[About this task]: Please write out all of the entries without altering anything.

[Data for processing]:

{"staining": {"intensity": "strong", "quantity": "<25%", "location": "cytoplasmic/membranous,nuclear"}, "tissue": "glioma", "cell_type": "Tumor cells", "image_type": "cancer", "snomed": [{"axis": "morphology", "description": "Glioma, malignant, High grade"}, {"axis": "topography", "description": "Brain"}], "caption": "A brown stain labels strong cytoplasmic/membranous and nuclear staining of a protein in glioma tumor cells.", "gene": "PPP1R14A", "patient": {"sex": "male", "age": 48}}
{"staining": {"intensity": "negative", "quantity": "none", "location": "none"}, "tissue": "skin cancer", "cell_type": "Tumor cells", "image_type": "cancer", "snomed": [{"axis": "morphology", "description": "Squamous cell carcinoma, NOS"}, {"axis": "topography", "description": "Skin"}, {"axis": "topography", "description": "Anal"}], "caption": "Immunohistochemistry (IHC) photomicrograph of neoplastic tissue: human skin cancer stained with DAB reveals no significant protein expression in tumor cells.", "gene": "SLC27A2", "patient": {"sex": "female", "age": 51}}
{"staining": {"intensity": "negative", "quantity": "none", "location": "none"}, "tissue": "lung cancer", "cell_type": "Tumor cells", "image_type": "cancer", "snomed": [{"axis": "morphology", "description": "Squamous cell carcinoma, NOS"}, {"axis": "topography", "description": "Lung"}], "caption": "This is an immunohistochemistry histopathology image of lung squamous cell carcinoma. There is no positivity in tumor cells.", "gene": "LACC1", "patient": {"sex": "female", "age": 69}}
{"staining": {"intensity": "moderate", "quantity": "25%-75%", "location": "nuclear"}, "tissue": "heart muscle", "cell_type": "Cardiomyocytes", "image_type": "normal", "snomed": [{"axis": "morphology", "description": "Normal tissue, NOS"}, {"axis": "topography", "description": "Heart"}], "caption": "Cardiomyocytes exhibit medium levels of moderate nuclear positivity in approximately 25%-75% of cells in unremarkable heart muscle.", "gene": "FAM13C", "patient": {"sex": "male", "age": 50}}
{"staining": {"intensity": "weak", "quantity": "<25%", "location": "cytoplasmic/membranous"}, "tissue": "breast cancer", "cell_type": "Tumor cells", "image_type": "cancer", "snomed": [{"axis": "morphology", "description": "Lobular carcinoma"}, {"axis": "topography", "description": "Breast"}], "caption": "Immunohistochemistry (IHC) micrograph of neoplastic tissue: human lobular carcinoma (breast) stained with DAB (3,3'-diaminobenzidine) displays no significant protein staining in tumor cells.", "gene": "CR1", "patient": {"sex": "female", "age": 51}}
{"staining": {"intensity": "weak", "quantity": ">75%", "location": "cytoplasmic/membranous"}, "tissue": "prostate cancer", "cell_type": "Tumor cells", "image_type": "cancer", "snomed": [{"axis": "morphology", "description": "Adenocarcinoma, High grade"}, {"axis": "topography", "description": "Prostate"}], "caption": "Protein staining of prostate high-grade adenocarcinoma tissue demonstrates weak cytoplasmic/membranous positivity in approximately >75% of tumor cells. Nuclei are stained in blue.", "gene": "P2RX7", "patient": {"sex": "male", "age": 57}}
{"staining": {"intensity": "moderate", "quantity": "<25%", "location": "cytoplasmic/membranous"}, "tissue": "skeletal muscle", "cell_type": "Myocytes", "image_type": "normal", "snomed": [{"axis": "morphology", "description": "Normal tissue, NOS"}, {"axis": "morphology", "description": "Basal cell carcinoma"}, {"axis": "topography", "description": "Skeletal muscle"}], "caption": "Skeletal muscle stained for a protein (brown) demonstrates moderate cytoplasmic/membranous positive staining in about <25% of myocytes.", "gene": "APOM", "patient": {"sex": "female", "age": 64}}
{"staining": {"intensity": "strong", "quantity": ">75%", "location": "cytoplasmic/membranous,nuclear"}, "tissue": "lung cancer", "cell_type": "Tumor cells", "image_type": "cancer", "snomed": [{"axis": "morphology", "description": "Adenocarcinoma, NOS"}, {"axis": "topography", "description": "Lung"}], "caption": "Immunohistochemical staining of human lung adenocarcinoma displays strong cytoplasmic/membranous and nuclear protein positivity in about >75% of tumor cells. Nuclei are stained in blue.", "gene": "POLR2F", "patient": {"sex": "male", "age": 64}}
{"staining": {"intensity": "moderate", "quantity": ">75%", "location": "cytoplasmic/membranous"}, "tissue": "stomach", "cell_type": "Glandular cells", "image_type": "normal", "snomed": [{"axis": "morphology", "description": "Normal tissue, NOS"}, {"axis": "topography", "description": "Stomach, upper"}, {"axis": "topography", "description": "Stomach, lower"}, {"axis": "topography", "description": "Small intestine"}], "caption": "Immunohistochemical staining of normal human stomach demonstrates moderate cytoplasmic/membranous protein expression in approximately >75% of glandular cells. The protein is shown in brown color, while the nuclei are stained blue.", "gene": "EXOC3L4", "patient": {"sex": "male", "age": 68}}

[Written response]:
{"staining": {"intensity": "strong", "quantity": "<25%", "location": "cytoplasmic/membranous,nuclear"}, "tissue": "glioma", "cell_type": "Tumor cells", "image_type": "cancer", "snomed": [{"axis": "morphology", "description": "Glioma, malignant, High grade"}, {"axis": "topography", "description": "Brain"}], "caption": "A brown stain labels strong cytoplasmic/membranous and nuclear staining of a protein in glioma tumor cells.", "gene": "PPP1R14A", "patient": {"sex": "male", "age": 48}}
{"staining": {"intensity": "negative", "quantity": "none", "location": "none"}, "tissue": "skin cancer", "cell_type": "Tumor cells", "image_type": "cancer", "snomed": [{"axis": "morphology", "description": "Squamous cell carcinoma, NOS"}, {"axis": "topography", "description": "Skin"}, {"axis": "topography", "description": "Anal"}], "caption": "Immunohistochemistry (IHC) photomicrograph of neoplastic tissue: human skin cancer stained with DAB reveals no significant protein expression in tumor cells.", "gene": "SLC27A2", "patient": {"sex": "female", "age": 51}}
{"staining": {"intensity": "negative", "quantity": "none", "location": "none"}, "tissue": "lung cancer", "cell_type": "Tumor cells", "image_type": "cancer", "snomed": [{"axis": "morphology", "description": "Squamous cell carcinoma, NOS"}, {"axis": "topography", "description": "Lung"}], "caption": "This is an immunohistochemistry histopathology image of lung squamous cell carcinoma. There is no positivity in tumor cells.", "gene": "LACC1", "patient": {"sex": "female", "age": 69}}
{"staining": {"intensity": "moderate", "quantity": "25%-75%", "location": "nuclear"}, "tissue": "heart muscle", "cell_type": "Cardiomyocytes", "image_type": "normal", "snomed": [{"axis": "morphology", "description": "Normal tissue, NOS"}, {"axis": "topography", "description": "Heart"}], "caption": "Cardiomyocytes exhibit medium levels of moderate nuclear positivity in approximately 25%-75% of cells in unremarkable heart muscle.", "gene": "FAM13C", "patient": {"sex": "male", "age": 50}}
{"staining": {"intensity": "weak", "quantity": "<25%", "location": "cytoplasmic/membranous"}, "tissue": "breast cancer", "cell_type": "Tumor cells", "image_type": "cancer", "snomed": [{"axis": "morphology", "description": "Lobular carcinoma"}, {"axis": "topography", "description": "Breast"}], "caption": "Immunohistochemistry (IHC) micrograph of neoplastic tissue: human lobular carcinoma (breast) stained with DAB (3,3'-diaminobenzidine) displays no significant protein staining in tumor cells.", "gene": "CR1", "patient": {"sex": "female", "age": 51}}
{"staining": {"intensity": "weak", "quantity": ">75%", "location": "cytoplasmic/membranous"}, "tissue": "prostate cancer", "cell_type": "Tumor cells", "image_type": "cancer", "snomed": [{"axis": "morphology", "description": "Adenocarcinoma, High grade"}, {"axis": "topography", "description": "Prostate"}], "caption": "Protein staining of prostate high-grade adenocarcinoma tissue demonstrates weak cytoplasmic/membranous positivity in approximately >75% of tumor cells. Nuclei are stained in blue.", "gene": "P2RX7", "patient": {"sex": "male", "age": 57}}
{"staining": {"intensity": "moderate", "quantity": "<25%", "location": "cytoplasmic/membranous"}, "tissue": "skeletal muscle", "cell_type": "Myocytes", "image_type": "normal", "snomed": [{"axis": "morphology", "description": "Normal tissue, NOS"}, {"axis": "morphology", "description": "Basal cell carcinoma"}, {"axis": "topography", "description": "Skeletal muscle"}], "caption": "Skeletal muscle stained for a protein (brown) demonstrates moderate cytoplasmic/membranous positive staining in about <25% of myocytes.", "gene": "APOM", "patient": {"sex": "female", "age": 64}}
{"staining": {"intensity": "strong", "quantity": ">75%", "location": "cytoplasmic/membranous,nuclear"}, "tissue": "lung cancer", "cell_type": "Tumor cells", "image_type": "cancer", "snomed": [{"axis": "morphology", "description": "Adenocarcinoma, NOS"}, {"axis": "topography", "description": "Lung"}], "caption": "Immunohistochemical staining of human lung adenocarcinoma displays strong cytoplasmic/membranous and nuclear protein positivity in about >75% of tumor cells. Nuclei are stained in blue.", "gene": "POLR2F", "patient": {"sex": "male", "age": 64}}
{"staining": {"intensity": "moderate", "quantity": ">75%", "location": "cytoplasmic/membranous"}, "tissue": "stomach", "cell_type": "Glandular cells", "image_type": "normal", "snomed": [{"axis": "morphology", "description": "Normal tissue, NOS"}, {"axis": "topography", "description": "Stomach, upper"}, {"axis": "topography", "description": "Stomach, lower"}, {"axis": "topography", "description": "Small intestine"}], "caption": "Immunohistochemical staining of normal human stomach demonstrates moderate cytoplasmic/membranous protein expression in approximately >75% of glandular cells. The protein is shown in brown color, while the nuclei are stained blue.", "gene": "EXOC3L4", "patient": {"sex": "male", "age": 68}}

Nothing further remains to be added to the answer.